Deus, pátria e família: aspectos de sensibilização das narrativas

Ler e analisar histórias comovedoras e traumáticas, sem deturpar sua essência, é um desafio para o pesquisador. Assim, optou-se por dar voz às narrativas desses homens, mulheres, jovens e idosos, deslocados e refugiados, reproduzindo-as na íntegra, traduzidas ao português – abstendo-se de falar por eles, mas a partir deles.

Conforme já exposto, a condição de deslocado/refugiado é anômala na vida desses sujeitos e impacta diretamente na sua concepção de ser humano e de seus valores éticos e morais. Partindo de seu lugar de fala, o ato de “pedir” ajuda, acionando redes familiares, sociais e assistenciais, é por si só humilhante. A decisão e o ato de escrever uma carta subjaz a percepção subjetiva de “mendicância” e, por extensão, remete a um sentimento de humilhação, ferindo o orgulho próprio de provedor de si e de sua prole.8 Como artifício para atenuar o ego ferido, o remetente assegurava tratar-se de pessoa com boas referências e antecedentes, empurrado à margem da sociedade pelos desdobramentos do contexto pós-guerra. “A grande necessidade me obriga a dirigir um pedido a você”, escreveu Benno Eisenheim, morador de Behringen (uma parte do município de Bispingen, no distrito de Heidekreis, na Baixa Saxônia), em 2 de fevereiro de 1948. Justificado o contexto da escrita e sem destinatário predefinido, narra a tragédia familiar:

Sou um refugiado do Leste [Ostflüchtling] e recentemente retornei de [um campo de] prisioneiro de guerra inglês. Minha esposa e seus cinco filhos fugiram dos russos em janeiro de 1945 e não puderam levar nada com eles. A miséria e a necessidade são grandes, tanto as crianças como nós não temos nada em nosso corpo, as crianças são subnutridas. Temos fé e esperamos que você cuide de nós (Eisenheim, 2 fev. 1948).9

Na ausência de vínculos familiares ou redes sociais no exterior, os deslocados/refugiados utilizam outras estratégias para sensibilizar o potencial leitor da missiva, como o seu vínculo pátrio – Unsere Heimat ist Westpreussen (Nossa Heimat é a Prússia Ocidental) –, remetendo à sua pátria de origem, da qual foram expulsos ou deslocados, e à sua presença provisória e temporária em terras estranhas. Em outros casos, na falta de um interlocutor, acionam o pertencimento religioso como elo.
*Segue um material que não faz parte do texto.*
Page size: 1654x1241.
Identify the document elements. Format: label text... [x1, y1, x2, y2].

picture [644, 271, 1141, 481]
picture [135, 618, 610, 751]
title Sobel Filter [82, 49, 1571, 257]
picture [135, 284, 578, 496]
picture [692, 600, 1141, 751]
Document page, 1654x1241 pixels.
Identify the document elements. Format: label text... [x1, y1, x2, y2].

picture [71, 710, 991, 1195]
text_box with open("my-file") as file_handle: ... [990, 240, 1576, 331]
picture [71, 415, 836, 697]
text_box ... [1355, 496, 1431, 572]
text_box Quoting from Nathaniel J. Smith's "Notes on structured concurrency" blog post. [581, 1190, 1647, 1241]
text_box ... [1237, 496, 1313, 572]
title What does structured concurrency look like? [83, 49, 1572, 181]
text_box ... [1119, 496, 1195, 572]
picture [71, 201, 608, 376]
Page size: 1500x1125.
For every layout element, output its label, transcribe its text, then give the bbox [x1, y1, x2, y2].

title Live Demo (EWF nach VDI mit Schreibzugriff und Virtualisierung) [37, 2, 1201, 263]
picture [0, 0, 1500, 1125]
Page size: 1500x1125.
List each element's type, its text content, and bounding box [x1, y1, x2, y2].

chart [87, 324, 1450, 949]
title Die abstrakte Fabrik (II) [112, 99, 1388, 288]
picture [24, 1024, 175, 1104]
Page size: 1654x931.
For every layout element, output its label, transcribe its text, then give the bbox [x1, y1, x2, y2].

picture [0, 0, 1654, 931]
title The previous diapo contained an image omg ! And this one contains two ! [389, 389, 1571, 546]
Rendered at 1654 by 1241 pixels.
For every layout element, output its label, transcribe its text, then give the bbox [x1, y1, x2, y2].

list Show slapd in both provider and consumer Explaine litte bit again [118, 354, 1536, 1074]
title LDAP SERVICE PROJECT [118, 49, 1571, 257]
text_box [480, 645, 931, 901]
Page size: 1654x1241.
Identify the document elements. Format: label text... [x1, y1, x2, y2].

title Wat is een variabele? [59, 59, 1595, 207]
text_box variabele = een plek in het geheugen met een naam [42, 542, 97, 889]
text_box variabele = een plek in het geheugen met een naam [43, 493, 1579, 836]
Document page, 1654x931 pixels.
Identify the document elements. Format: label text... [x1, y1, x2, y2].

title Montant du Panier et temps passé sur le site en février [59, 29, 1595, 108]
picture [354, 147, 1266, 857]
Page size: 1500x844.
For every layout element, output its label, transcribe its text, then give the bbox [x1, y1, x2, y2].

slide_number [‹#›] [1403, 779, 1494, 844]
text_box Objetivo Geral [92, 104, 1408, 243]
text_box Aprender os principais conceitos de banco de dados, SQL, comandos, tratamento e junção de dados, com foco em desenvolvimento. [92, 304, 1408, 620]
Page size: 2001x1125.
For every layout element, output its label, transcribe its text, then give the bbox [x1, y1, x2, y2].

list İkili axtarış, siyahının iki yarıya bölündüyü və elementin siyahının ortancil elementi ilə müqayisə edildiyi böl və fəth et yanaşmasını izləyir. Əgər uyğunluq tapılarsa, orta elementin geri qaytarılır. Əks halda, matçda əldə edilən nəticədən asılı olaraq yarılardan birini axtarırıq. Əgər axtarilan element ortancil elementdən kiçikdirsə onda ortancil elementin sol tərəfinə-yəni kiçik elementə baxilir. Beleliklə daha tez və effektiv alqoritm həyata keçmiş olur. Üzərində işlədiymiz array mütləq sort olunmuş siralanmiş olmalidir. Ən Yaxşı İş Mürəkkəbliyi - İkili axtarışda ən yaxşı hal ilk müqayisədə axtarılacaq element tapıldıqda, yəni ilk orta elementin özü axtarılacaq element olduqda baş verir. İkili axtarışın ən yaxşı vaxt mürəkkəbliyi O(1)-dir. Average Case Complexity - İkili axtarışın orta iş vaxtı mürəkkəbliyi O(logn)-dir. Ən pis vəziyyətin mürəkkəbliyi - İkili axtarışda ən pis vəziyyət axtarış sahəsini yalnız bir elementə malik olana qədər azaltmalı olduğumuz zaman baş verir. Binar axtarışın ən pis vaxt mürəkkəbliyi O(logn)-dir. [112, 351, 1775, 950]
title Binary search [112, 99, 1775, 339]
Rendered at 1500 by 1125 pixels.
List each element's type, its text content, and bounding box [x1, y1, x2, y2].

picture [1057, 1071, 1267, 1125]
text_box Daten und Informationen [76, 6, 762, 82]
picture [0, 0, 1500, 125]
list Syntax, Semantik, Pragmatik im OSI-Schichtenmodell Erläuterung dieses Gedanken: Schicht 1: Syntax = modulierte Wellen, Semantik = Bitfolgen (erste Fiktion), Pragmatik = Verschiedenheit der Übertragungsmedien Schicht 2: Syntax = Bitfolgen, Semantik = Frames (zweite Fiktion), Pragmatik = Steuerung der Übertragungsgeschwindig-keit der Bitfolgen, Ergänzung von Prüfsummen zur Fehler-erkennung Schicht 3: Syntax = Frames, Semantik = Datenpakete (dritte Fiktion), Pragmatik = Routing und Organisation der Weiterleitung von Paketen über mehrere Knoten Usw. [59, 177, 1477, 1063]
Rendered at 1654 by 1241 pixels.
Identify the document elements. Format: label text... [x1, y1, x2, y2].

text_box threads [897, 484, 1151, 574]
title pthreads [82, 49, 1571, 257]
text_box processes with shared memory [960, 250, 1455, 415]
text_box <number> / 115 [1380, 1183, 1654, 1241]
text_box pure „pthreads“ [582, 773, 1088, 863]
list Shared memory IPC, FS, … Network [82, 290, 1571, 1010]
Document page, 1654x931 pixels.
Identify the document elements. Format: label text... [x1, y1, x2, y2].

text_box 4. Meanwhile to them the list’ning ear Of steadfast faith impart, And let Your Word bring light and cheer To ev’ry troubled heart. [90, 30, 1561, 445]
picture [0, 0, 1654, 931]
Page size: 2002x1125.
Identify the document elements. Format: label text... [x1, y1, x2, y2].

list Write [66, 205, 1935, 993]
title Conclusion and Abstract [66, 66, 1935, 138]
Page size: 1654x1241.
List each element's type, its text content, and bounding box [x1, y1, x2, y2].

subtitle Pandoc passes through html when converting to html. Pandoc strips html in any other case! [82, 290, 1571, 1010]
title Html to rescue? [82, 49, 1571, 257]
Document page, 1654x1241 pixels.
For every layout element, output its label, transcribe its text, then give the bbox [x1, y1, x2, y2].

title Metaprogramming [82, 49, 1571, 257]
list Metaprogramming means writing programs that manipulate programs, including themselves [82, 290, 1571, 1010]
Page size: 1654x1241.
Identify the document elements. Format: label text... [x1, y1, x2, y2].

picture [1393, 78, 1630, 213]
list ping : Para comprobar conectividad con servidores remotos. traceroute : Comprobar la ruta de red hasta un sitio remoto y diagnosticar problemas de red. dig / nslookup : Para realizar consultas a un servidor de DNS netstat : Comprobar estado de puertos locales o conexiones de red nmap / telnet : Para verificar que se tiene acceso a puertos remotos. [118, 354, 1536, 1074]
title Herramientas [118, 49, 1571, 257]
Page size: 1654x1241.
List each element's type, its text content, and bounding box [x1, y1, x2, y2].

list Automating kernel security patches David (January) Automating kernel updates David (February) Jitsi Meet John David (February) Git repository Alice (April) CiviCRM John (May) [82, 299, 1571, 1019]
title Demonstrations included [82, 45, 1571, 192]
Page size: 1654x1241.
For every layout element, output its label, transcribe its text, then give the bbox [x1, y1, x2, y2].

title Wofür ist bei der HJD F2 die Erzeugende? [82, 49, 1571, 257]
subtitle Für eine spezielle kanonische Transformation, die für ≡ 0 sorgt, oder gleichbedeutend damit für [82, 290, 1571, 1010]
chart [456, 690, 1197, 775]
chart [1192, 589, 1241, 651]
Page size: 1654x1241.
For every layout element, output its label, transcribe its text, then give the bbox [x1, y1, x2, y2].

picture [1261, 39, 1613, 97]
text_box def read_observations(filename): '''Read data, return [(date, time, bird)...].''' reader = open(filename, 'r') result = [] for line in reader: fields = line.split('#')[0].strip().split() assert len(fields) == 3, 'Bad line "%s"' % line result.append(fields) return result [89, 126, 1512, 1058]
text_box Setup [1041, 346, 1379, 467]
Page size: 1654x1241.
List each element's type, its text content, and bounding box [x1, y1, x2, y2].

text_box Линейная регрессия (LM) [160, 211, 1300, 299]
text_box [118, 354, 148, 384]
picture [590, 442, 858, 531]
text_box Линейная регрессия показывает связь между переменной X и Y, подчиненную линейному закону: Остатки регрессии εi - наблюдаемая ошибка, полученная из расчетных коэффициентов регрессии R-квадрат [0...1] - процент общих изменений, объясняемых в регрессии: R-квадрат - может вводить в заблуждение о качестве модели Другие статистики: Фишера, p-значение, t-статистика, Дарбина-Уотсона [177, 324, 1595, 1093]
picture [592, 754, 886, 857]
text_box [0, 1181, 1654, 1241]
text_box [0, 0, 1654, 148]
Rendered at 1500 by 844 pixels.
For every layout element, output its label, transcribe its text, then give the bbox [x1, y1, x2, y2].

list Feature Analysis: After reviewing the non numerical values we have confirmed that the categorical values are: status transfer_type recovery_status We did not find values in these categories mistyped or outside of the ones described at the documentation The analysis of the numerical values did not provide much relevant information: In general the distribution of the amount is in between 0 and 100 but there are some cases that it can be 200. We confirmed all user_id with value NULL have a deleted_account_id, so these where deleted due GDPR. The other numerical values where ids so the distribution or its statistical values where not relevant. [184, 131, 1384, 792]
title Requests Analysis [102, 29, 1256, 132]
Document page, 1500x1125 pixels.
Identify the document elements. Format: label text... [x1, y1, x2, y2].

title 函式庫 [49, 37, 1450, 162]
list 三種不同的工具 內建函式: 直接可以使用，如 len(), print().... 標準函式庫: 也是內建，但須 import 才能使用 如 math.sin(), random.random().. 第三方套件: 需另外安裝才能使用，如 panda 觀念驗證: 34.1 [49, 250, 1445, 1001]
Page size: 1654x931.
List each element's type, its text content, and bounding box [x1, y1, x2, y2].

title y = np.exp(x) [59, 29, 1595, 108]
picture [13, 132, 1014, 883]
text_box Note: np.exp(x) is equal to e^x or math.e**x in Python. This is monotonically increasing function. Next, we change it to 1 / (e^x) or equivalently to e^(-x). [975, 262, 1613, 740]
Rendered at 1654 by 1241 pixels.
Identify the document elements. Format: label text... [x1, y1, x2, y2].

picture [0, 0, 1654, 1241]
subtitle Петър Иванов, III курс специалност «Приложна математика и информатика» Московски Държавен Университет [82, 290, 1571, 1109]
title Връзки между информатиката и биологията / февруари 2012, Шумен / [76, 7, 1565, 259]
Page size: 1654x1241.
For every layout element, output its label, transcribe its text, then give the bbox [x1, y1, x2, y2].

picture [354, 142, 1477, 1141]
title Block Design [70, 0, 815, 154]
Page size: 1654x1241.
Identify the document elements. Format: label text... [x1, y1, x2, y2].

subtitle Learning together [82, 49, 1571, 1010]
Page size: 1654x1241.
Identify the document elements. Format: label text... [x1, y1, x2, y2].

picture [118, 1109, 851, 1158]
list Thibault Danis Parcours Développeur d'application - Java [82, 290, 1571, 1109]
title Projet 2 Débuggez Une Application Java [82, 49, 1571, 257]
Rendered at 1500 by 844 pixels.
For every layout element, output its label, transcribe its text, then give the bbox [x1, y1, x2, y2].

Amados fiéis, queridos irmãos e irmãs no Senhor!

Quero lhe dirigir um grande pedido. Pois eu me encontro em grande miséria. Pois em 20/01/1945 tive que deixar minha propriedade [Hof] e minha querida pátria [Heimat] com meus 5 filhos pequenos durante a noite. Os russos não estavam muito longe. Meu marido era um prisioneiro de guerra na época. Mas fui detida pelos russos e perdi meus últimos bens. Eu só encontrei meu marido novamente fora do cativeiro em 1947, e ele estava miserável. Eu não sei como alimentar meus quatro filhos. Alguns morreram de fome com os russos. Os outros têm doença pulmonar (Lüdeking, 26 fev. 1948).

Pertencimentos étnico e religioso, o processo de deslocamento e a reunião familiar marcam a narrativa da carta de Hildegart Lüdeking, fixada em Bega, na Westfália, escrita em 26 de fevereiro de 1948. A miséria na qual vivia com seus quatro filhos e o marido, cujas necessidades básicas não eram atendidas, carecendo de mantimentos e vestuário, levou-a recorrer à Cruz Vermelha.

Eu recorro a vocês, meus queridos irmãos e irmãs, em busca de ajuda. Cada doação, que seja pequena, vale muito para mim. Até mesmo um pequeno presente [pacote de amor] vale muito para mim. Preciso acima de tudo de roupa e roupa de cama. Eu nasci em 08/08/1910. 37 anos de idade. Três filhos de 12, 10 e 6 anos de idade. Uma filha de 6 anos de idade.

Meu marido tem 40 anos de idade. Não tenho algodão para meias ou roupas íntimas. ... O Senhor o recompensará. Em firme confiança o saudamos calorosamente (Lüdeking, 26 fev. 1948).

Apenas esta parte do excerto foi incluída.